# The Wheelchair



## Vmlopes (Jan 8, 2012)

........


----------



## Big D Cro (Feb 4, 2011)

Creepy atmosphere and interesting PP.


----------



## Culainn (Sep 2, 2009)

Great photography. Top Job!


----------



## The Cueball (Feb 8, 2007)

That creeps the s**t out of me for some reason....

spooky.... good pic though....

:thumb:


----------



## slim_boy_fat (Jun 23, 2006)

Looks to have been taken where the Adamms Family live......:wave:


----------



## ITHAQVA (Feb 20, 2011)

That Chair reminds me of the film "Session 9" :thumb:


----------



## AaronGTi (Nov 2, 2010)

Reminds me of texas chainsaw where they go in to the house n that creepy old guy is spinning about on a wheel chair.


----------



## Duke Wellington (Dec 1, 2009)

I like the image very much, the atmospheric feeling and the detail, a very good bit of HDR work there.

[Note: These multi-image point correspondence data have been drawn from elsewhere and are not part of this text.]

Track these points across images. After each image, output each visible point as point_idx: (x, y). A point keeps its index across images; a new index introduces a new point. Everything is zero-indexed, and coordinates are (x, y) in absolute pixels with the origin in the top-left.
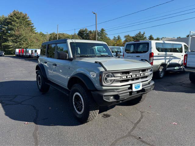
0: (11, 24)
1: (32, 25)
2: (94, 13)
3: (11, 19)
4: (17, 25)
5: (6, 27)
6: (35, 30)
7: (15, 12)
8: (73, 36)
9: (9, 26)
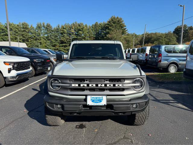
0: (109, 29)
1: (125, 28)
2: (181, 6)
3: (109, 24)
4: (112, 29)
5: (105, 31)
6: (126, 32)
7: (112, 18)
8: (166, 34)
9: (107, 30)
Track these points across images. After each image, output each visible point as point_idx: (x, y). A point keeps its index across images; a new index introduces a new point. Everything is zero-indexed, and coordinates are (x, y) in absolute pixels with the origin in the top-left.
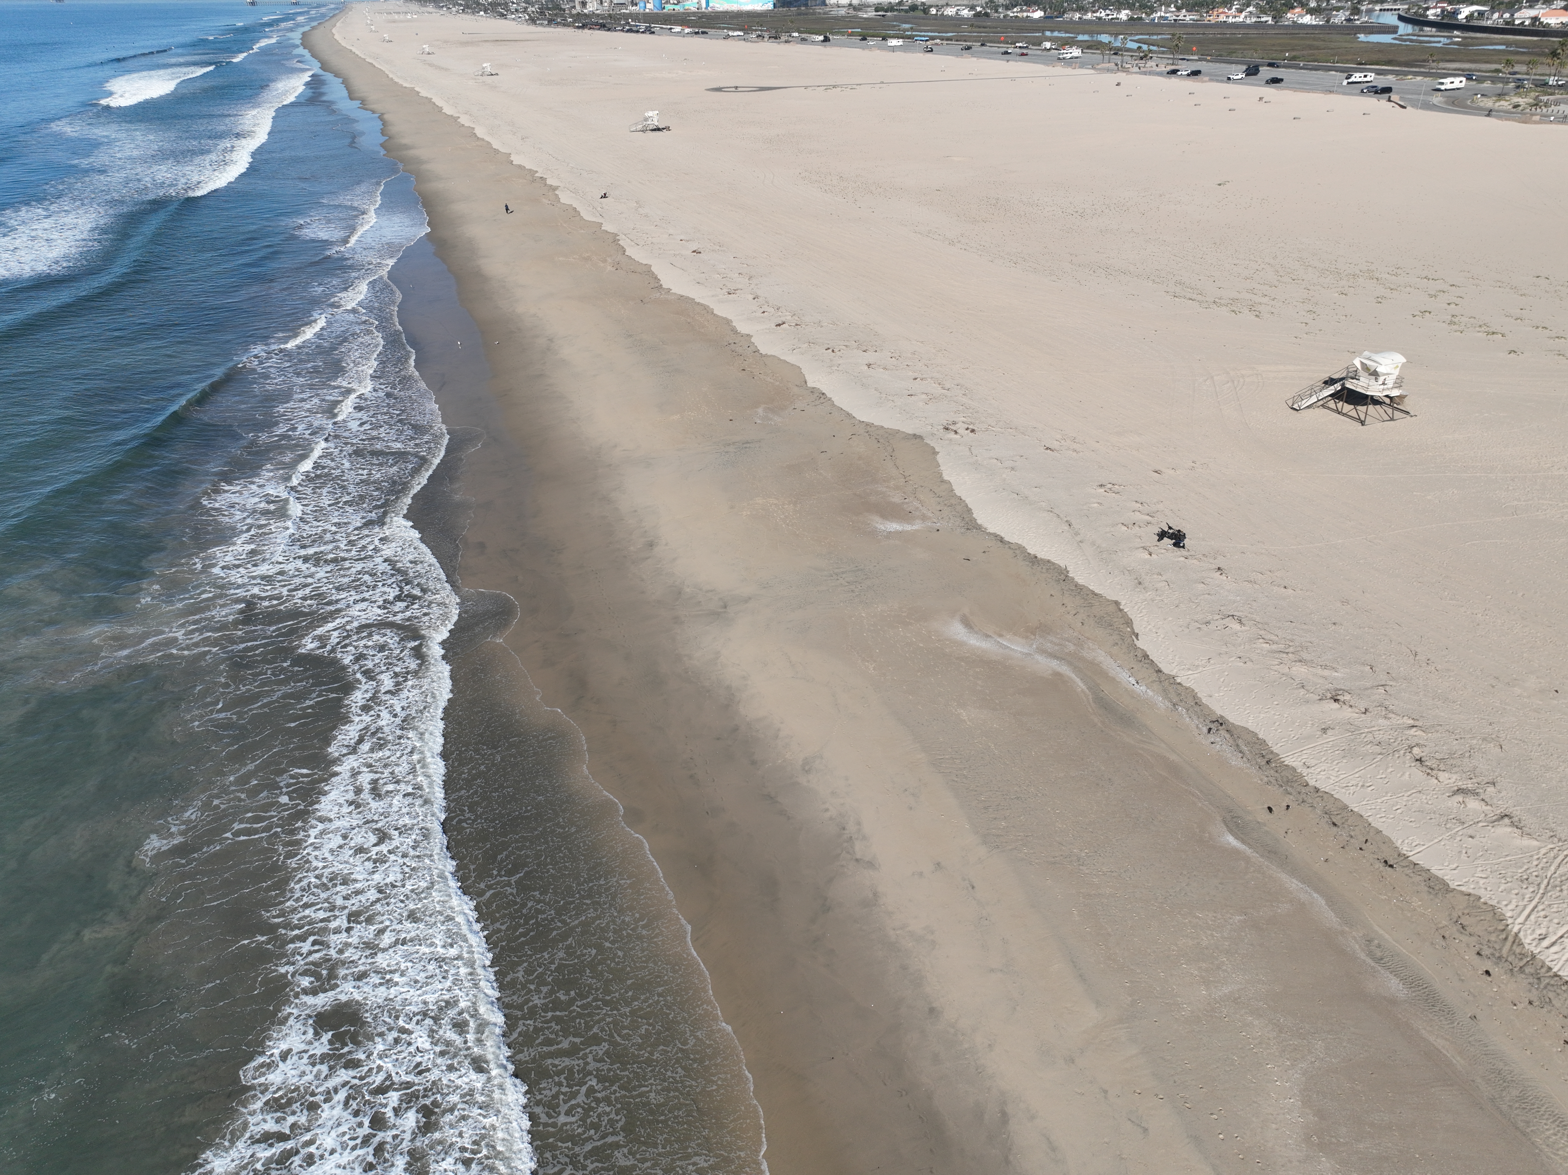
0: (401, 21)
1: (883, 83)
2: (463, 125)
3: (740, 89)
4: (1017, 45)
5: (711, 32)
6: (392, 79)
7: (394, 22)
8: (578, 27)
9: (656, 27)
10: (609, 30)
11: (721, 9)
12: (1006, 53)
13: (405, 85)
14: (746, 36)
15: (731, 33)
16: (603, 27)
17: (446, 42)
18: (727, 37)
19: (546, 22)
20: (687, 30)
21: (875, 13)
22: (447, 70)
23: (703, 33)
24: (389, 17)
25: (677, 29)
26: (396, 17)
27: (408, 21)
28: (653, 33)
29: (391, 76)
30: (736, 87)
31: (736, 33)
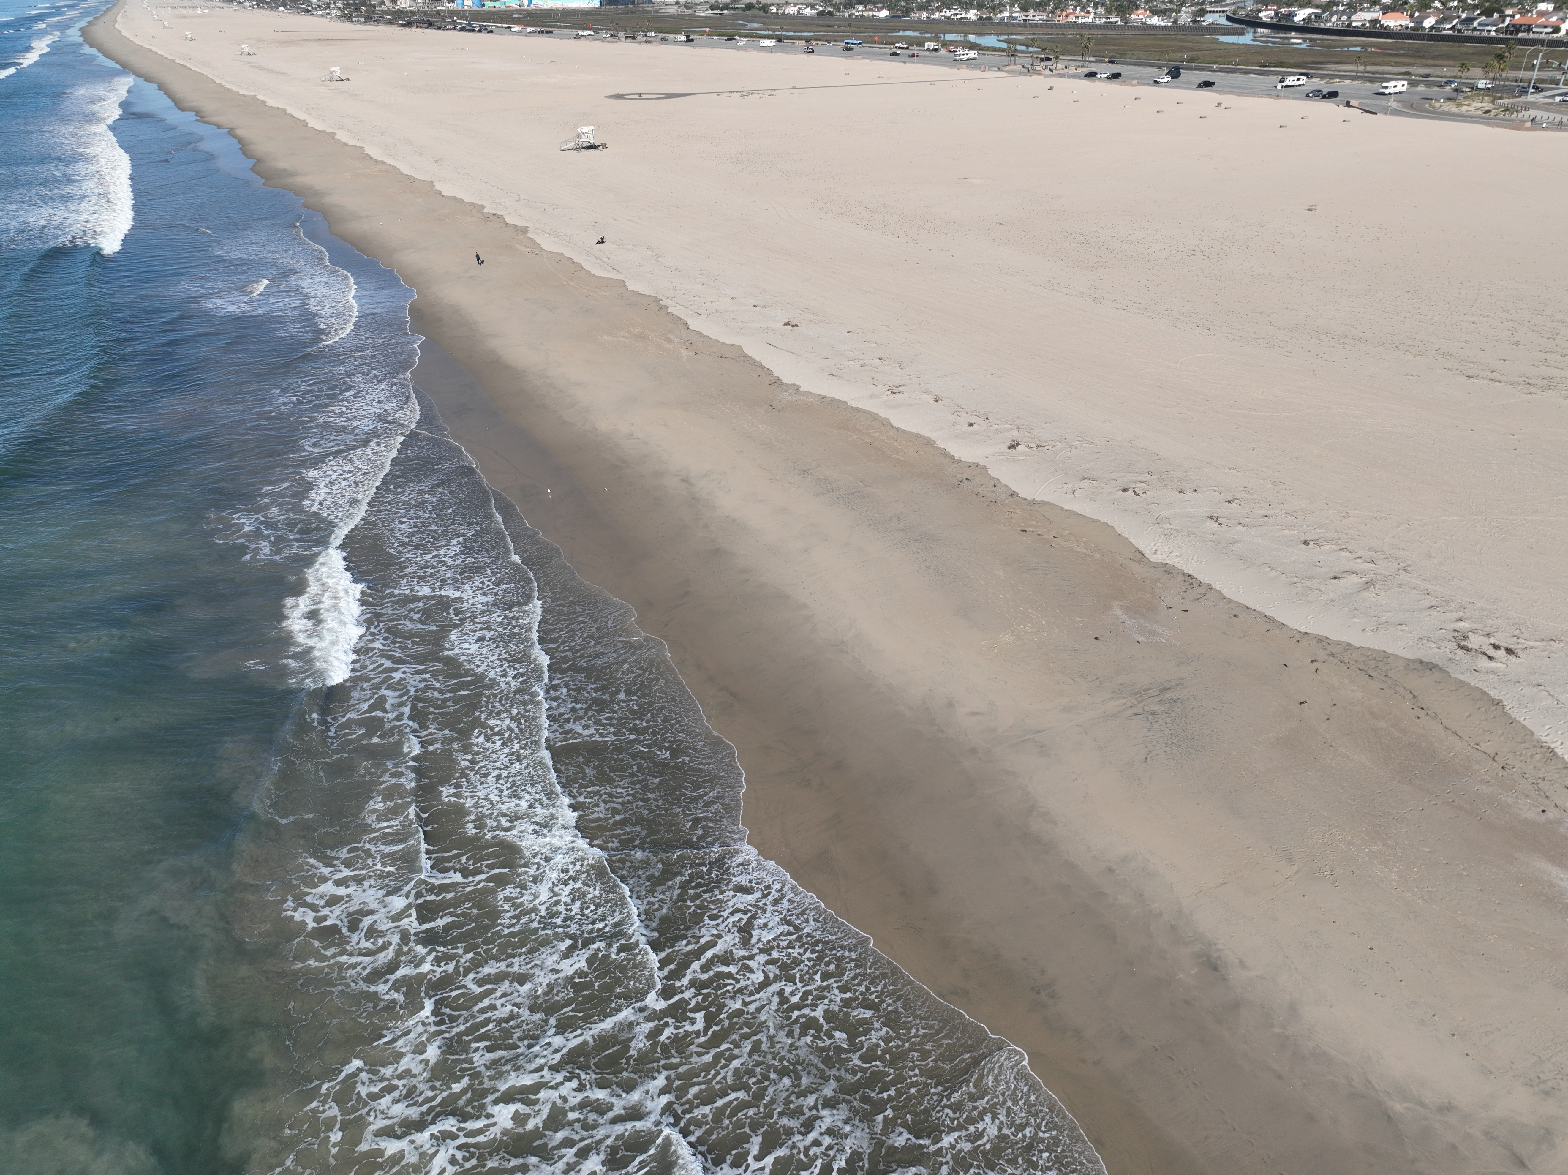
0: (193, 17)
1: (794, 88)
2: (346, 144)
3: (643, 96)
4: (897, 45)
5: (555, 31)
6: (221, 85)
7: (185, 17)
8: (403, 25)
9: (492, 26)
10: (439, 28)
11: (545, 7)
12: (895, 54)
13: (242, 92)
14: (597, 36)
15: (580, 33)
16: (430, 25)
17: (260, 40)
18: (578, 37)
19: (363, 20)
20: (529, 29)
21: (710, 12)
22: (282, 74)
23: (548, 32)
24: (176, 12)
25: (517, 28)
26: (184, 12)
27: (199, 16)
28: (491, 32)
29: (218, 81)
30: (640, 94)
31: (586, 33)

I see it was processed by MACHINERY, not used it must have a look at this.


----------



## NickTB (Feb 4, 2007)

Really like this. I love the almost cartoon feel of the HDR. And a good angle too


----------



## bigmc (Mar 22, 2010)

Looks like something from House on Haunted hill.


----------



## B2ONGO (May 5, 2011)

I was noseying around some flickr groups like "abandoned and urban exploration" the other day and found a few images in this style. 

Really like them and this ones a cracker - great work.


----------



## pooma (Apr 12, 2008)

Cracking shot, I'm liking your style of photography, keep 'em coming:thumb:


----------



## Brazo (Oct 27, 2005)

For me this moves into the realm of digital art rather than photography, I can however appreciate the work that would of gone into it.


----------



## vectra ed (Feb 4, 2006)

Hi there, Vmlopes, a familiar face. Recognised elsewhere. Super photo.


----------



## Vmlopes (Jan 8, 2012)

vectra ed said:


> Hi there, Vmlopes, a familiar face. Recognised elsewhere. Super photo.


Go on enlighten me??


----------



## Buck (Jan 16, 2008)

Very interesting processing


----------



## gibzy (Feb 25, 2011)

Excellent photo, ive already seen it over on the photography-forum.

well done


----------



## MR Ray (Jun 29, 2007)

Where's the photo gone?


----------